BEGIN Exercise material

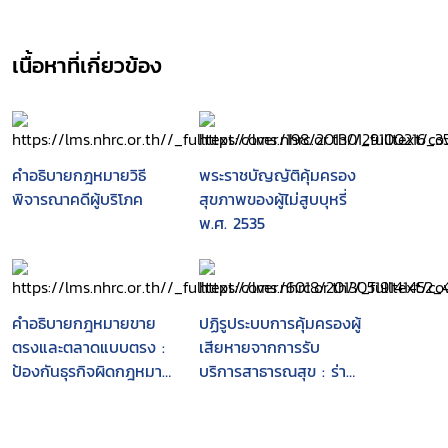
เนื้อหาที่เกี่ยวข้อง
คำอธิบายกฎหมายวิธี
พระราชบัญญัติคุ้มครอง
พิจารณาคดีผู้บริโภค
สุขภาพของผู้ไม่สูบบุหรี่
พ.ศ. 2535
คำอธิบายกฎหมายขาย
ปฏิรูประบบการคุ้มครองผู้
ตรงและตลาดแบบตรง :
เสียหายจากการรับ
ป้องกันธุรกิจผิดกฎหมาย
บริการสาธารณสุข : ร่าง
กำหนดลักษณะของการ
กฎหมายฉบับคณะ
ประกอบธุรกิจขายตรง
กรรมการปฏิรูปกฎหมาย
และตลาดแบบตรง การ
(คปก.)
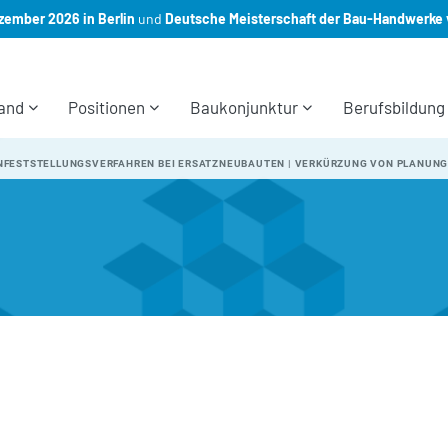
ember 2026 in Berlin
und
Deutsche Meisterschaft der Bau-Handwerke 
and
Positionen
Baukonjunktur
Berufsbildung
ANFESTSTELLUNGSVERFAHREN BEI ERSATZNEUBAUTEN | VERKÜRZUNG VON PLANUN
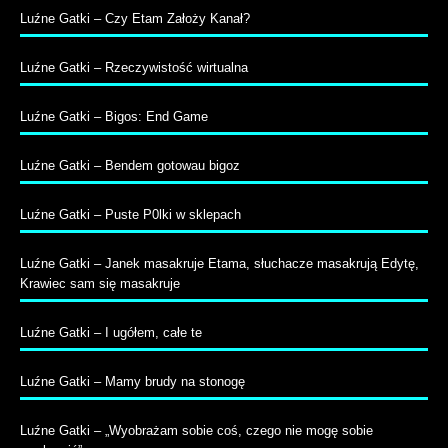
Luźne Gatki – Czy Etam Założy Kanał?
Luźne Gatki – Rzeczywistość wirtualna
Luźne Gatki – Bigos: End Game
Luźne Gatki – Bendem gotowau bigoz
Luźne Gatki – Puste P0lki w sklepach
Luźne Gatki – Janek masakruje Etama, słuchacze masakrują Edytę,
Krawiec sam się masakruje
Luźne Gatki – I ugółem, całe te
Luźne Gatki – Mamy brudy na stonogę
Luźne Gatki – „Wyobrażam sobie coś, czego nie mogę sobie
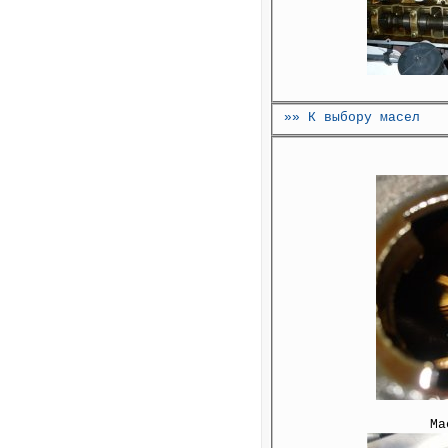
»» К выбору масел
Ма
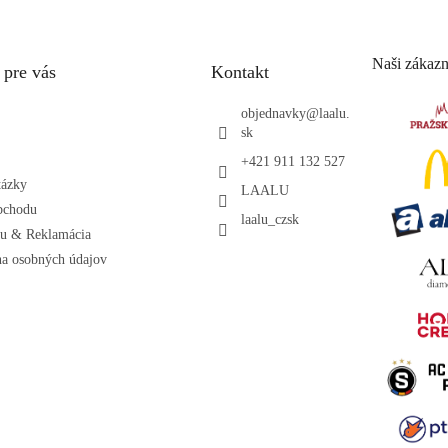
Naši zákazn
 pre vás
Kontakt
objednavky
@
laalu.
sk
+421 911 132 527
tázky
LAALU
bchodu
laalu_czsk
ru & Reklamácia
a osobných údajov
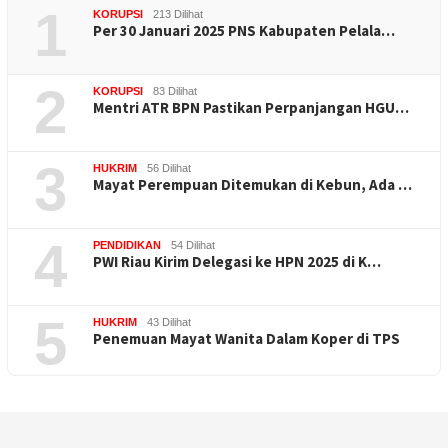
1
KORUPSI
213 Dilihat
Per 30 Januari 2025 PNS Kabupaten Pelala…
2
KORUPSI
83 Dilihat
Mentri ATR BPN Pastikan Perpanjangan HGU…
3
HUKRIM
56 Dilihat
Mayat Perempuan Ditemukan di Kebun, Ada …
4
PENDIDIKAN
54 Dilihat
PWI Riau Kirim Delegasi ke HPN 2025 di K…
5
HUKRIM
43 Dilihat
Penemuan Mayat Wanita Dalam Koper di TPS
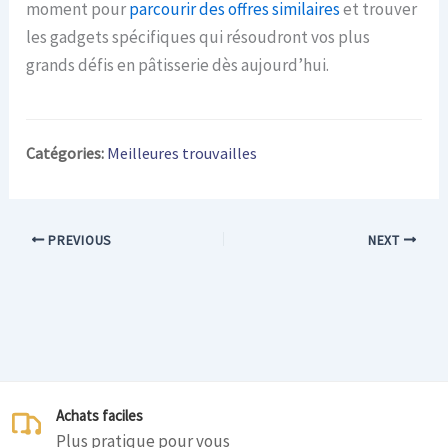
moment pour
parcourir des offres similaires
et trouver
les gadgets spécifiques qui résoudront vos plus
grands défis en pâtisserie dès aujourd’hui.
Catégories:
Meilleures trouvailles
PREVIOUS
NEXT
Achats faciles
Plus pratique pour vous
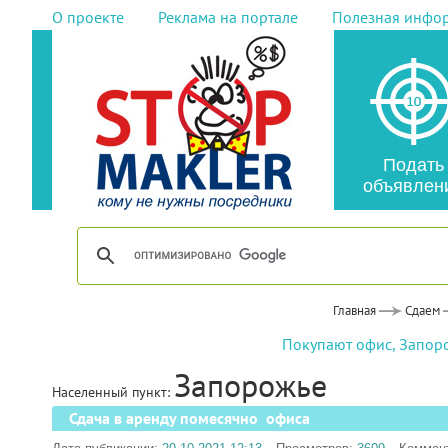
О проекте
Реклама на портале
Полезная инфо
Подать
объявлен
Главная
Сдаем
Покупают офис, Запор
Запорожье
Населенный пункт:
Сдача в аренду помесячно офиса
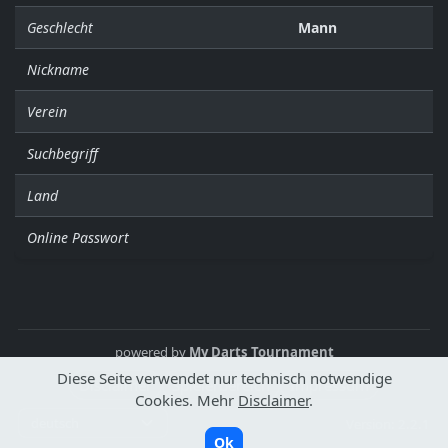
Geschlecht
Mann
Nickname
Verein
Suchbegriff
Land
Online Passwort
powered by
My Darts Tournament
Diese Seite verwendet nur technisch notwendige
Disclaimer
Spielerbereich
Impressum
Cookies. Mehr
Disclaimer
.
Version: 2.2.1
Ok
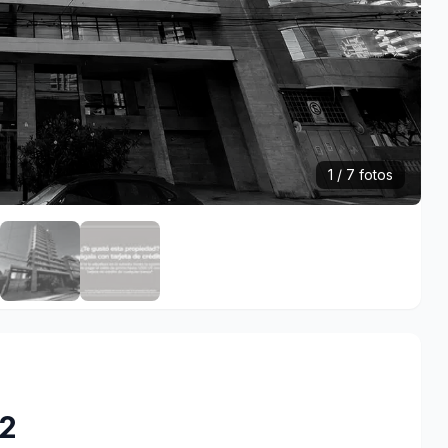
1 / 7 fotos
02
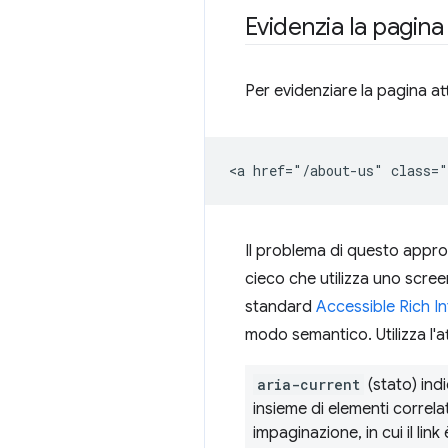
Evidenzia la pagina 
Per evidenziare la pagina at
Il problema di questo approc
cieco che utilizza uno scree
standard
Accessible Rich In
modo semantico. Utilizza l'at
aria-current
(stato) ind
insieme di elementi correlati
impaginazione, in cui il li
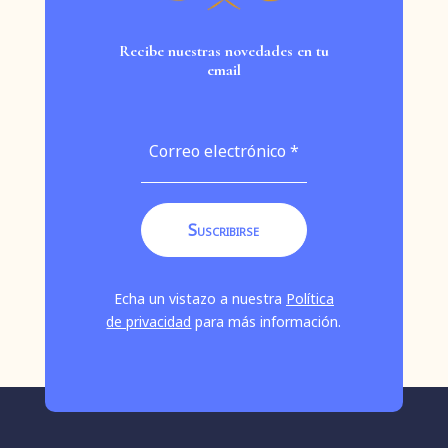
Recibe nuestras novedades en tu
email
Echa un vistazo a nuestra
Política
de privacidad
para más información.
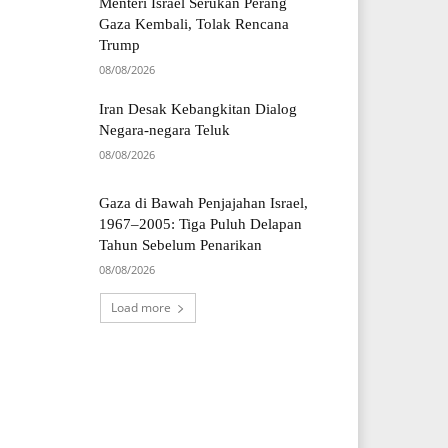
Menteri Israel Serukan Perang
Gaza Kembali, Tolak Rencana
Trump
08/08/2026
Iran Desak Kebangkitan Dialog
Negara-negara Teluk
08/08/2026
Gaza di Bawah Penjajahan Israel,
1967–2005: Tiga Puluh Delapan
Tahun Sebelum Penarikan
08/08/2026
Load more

END Exercise material
BEGIN Exercise material

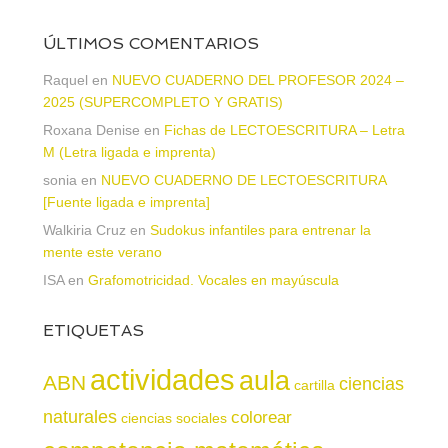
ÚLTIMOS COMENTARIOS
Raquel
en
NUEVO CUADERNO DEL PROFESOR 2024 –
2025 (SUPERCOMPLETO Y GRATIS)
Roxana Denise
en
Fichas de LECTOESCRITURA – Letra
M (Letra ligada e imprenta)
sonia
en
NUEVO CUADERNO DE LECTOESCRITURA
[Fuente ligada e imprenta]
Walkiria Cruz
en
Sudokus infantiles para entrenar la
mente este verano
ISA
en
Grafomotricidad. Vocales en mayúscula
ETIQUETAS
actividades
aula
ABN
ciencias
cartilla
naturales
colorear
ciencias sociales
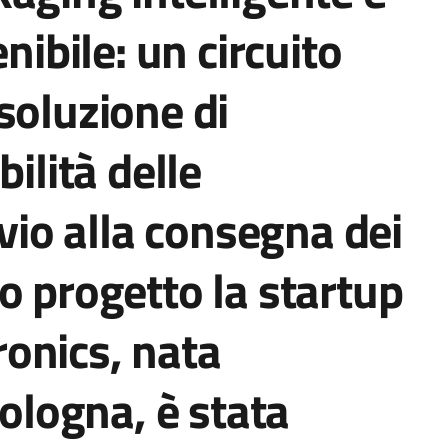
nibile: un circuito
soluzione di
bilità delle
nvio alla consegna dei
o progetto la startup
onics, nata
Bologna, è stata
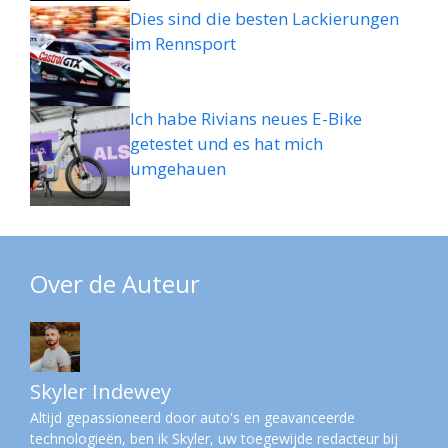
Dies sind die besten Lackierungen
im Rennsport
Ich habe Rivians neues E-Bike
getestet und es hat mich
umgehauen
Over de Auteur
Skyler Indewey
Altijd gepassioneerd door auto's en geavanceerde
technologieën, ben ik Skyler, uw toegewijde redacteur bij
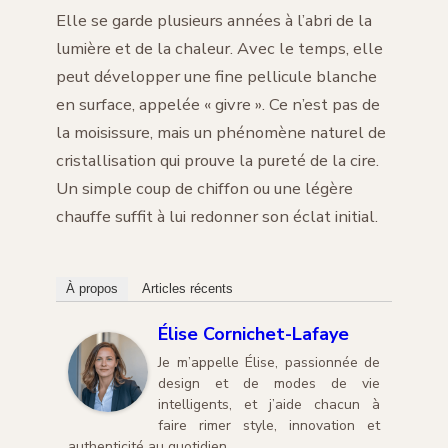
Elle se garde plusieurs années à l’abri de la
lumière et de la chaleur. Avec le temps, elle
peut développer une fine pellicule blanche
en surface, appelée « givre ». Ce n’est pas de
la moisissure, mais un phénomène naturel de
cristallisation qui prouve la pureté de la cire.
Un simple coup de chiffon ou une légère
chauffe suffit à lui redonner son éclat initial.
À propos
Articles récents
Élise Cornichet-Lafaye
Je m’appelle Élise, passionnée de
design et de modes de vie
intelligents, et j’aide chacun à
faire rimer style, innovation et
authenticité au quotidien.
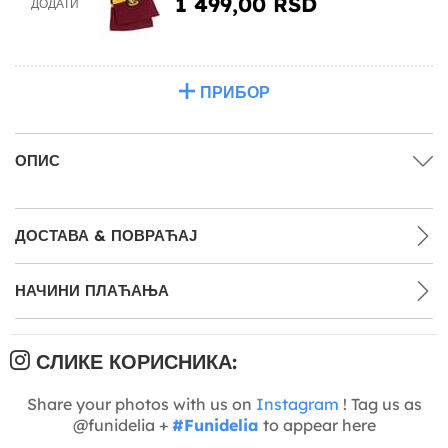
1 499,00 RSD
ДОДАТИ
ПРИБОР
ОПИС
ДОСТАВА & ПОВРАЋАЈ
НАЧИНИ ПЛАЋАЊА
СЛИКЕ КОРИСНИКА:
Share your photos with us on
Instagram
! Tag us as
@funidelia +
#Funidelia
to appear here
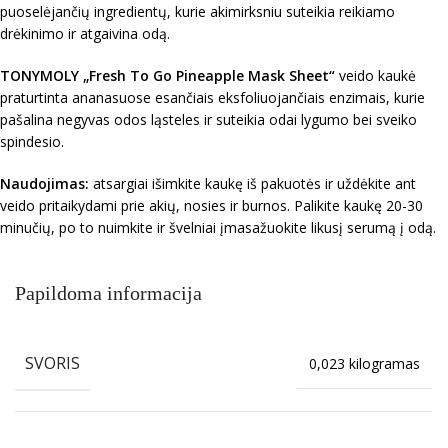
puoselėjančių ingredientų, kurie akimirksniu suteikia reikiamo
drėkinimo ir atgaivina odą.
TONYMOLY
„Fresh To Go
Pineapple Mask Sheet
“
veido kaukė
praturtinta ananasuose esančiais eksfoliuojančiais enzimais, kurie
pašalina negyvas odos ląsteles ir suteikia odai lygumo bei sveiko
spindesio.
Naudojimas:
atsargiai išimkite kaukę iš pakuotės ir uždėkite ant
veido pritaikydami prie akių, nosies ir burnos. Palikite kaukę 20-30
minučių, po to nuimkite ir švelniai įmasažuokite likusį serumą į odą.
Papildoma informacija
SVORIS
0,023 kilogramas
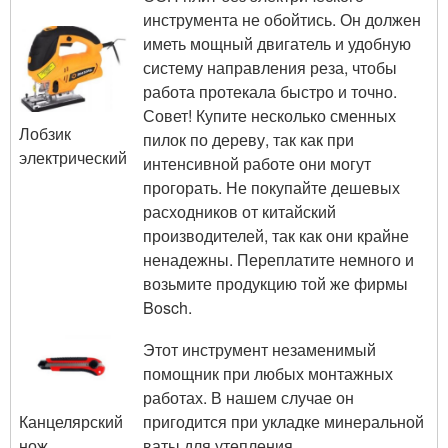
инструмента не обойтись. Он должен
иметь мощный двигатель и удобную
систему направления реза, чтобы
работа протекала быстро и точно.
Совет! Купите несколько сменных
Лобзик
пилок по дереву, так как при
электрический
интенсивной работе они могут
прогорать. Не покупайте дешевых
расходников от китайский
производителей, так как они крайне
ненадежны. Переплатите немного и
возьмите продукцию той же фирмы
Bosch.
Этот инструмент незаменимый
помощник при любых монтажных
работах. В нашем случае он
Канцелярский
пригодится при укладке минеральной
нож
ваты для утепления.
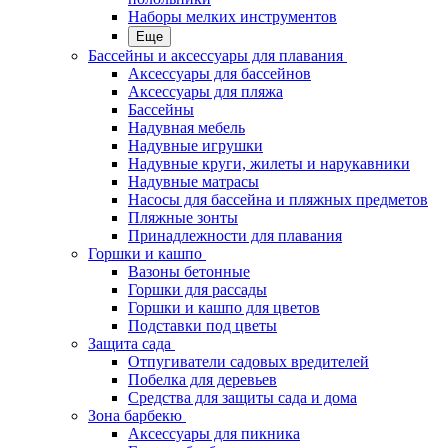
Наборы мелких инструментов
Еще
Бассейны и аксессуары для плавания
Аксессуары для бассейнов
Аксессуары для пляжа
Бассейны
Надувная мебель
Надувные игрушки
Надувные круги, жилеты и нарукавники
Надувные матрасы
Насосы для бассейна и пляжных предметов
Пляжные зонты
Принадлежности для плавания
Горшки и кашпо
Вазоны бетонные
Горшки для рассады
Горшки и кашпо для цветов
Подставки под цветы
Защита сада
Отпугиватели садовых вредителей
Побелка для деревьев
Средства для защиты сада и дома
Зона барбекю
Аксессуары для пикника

END Exercise material
BEGIN Exercise material

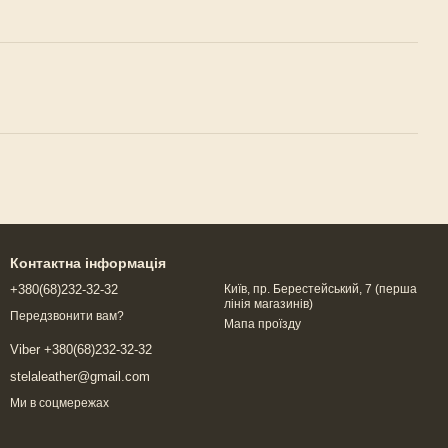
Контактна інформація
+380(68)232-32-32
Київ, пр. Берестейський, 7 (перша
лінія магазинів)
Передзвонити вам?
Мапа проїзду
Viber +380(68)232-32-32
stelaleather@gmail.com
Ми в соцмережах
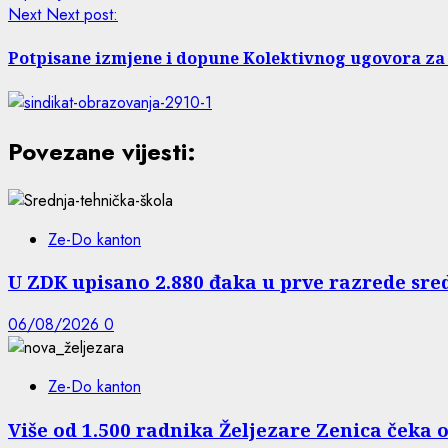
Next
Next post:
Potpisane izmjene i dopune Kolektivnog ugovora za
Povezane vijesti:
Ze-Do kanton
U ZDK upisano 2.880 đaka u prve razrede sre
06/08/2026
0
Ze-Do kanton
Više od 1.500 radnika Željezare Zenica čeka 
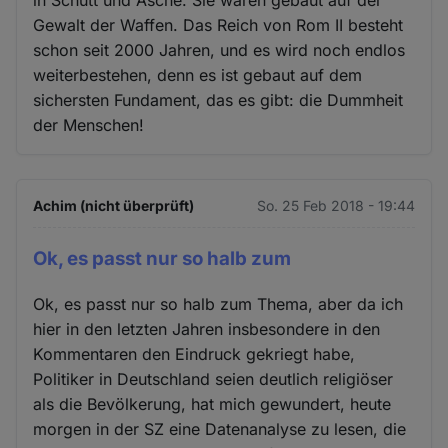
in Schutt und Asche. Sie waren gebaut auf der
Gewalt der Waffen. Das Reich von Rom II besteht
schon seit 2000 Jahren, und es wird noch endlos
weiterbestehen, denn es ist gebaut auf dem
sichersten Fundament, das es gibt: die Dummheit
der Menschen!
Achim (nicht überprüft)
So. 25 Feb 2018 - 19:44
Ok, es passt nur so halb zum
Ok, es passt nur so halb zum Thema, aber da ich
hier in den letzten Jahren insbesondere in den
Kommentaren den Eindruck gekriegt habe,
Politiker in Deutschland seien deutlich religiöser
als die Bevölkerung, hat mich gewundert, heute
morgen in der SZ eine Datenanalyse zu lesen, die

END Exercise material

> [Goal of the exercise]:
A single number is expected: how many lines of the data hold the string "para".

> [Your response]:
2